PORTLAND — The shots dropped into the basket with remarkable efficiency.
So much that Kobe Bryant initially outscored the entire Dallas Mavericks. So much that Bryant scored 62 points through three quarters, giving the Lakers enough cushion that he felt no need to play in the final period. So much that Bryant became the sixth player in Lakers history to score at least 60 points in a regular-season game.
And with the Lakers (9-37) facing the Dallas Mavericks (25-20) for the final time on Tuesday at Staples Center, Bryant narrowed in on one specific source that fueled his outburst.
“Del Harris,” Bryant said, sparking laughter both from himself and reporters.
Harris worked as a Mavericks assistant from 2000 to 2007. But before that, Harris coached the Lakers from 1994-1999 through Bryant’s first two NBA seasons. The Lakers then fired Harris after a 6-6 start in the 1999 lock-out shortened season. Bryant became frustrated playing for Harris, who featured him off the bench in 15.5 minutes per game his rookie season.
“When I was a rookie, I hated Del,” Bryant said. “I always said if I get a chance to get revenge, I’m going to get it.”
Bryant sought his revenge on Dec. 20, 2005 in the Lakers’ 112-90 victory over the Mavericks at Staples Center. He shot 18 of 31 from the field and converted on 22 of 25 foul shots in 32 minutes. He scored 30 points in the third quarter, including a three-pointer with 4.4 seconds remaining in the period to eclipse the Mavericks’ point total (61).

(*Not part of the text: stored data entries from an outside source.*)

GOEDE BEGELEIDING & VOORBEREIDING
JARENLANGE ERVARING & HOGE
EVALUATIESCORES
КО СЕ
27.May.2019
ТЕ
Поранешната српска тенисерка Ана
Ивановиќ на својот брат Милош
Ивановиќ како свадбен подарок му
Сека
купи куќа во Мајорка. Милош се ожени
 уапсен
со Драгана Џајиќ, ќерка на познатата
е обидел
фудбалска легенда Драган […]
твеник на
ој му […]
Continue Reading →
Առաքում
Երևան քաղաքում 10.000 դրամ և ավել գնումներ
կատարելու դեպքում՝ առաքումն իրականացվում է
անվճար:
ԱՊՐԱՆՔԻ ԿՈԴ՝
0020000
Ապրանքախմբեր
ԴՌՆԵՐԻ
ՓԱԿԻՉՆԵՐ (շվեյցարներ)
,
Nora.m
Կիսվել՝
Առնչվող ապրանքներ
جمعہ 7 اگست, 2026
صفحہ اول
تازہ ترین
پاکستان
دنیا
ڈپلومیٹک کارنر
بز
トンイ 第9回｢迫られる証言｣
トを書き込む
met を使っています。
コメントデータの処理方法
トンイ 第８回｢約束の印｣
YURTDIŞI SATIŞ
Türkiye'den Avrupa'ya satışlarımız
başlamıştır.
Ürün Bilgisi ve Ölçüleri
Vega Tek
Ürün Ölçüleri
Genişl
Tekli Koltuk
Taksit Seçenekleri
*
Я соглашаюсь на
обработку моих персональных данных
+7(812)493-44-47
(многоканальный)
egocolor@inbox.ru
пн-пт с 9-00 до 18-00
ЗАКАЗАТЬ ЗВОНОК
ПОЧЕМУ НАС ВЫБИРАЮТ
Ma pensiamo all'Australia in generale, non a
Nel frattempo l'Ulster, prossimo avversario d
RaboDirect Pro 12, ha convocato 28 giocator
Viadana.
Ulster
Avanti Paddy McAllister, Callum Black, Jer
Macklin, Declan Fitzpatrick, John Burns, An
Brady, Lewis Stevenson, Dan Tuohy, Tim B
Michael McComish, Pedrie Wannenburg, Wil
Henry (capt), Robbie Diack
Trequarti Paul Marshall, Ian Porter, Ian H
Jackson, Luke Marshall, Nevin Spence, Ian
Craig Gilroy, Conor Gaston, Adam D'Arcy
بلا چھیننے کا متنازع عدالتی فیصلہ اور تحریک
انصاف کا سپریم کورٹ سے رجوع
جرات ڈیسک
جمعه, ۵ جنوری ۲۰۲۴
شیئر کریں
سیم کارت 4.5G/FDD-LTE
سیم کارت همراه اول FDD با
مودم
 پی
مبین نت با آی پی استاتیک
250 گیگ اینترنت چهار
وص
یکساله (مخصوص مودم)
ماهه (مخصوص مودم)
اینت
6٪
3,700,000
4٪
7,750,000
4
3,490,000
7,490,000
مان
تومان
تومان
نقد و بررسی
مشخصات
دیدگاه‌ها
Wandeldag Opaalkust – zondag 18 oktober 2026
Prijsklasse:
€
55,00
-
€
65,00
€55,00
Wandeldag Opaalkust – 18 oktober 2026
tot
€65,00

Yet, Bryant argued that his career-high 81-point performance on Jan. 22, 2006 against Toronto became more difficult because “my knee was killing me.” When Bryant reported feeling “fantastic” against Dallas with both his health and for sticking it to Harris.
“That being said, he pushed me back then to try to be as efficient as possible to get some minutes on the floor,” Bryant said. “I had to earn everything I got. I’m very appreciative now. But I’d be lying if I said that wasn’t part of the motivation.”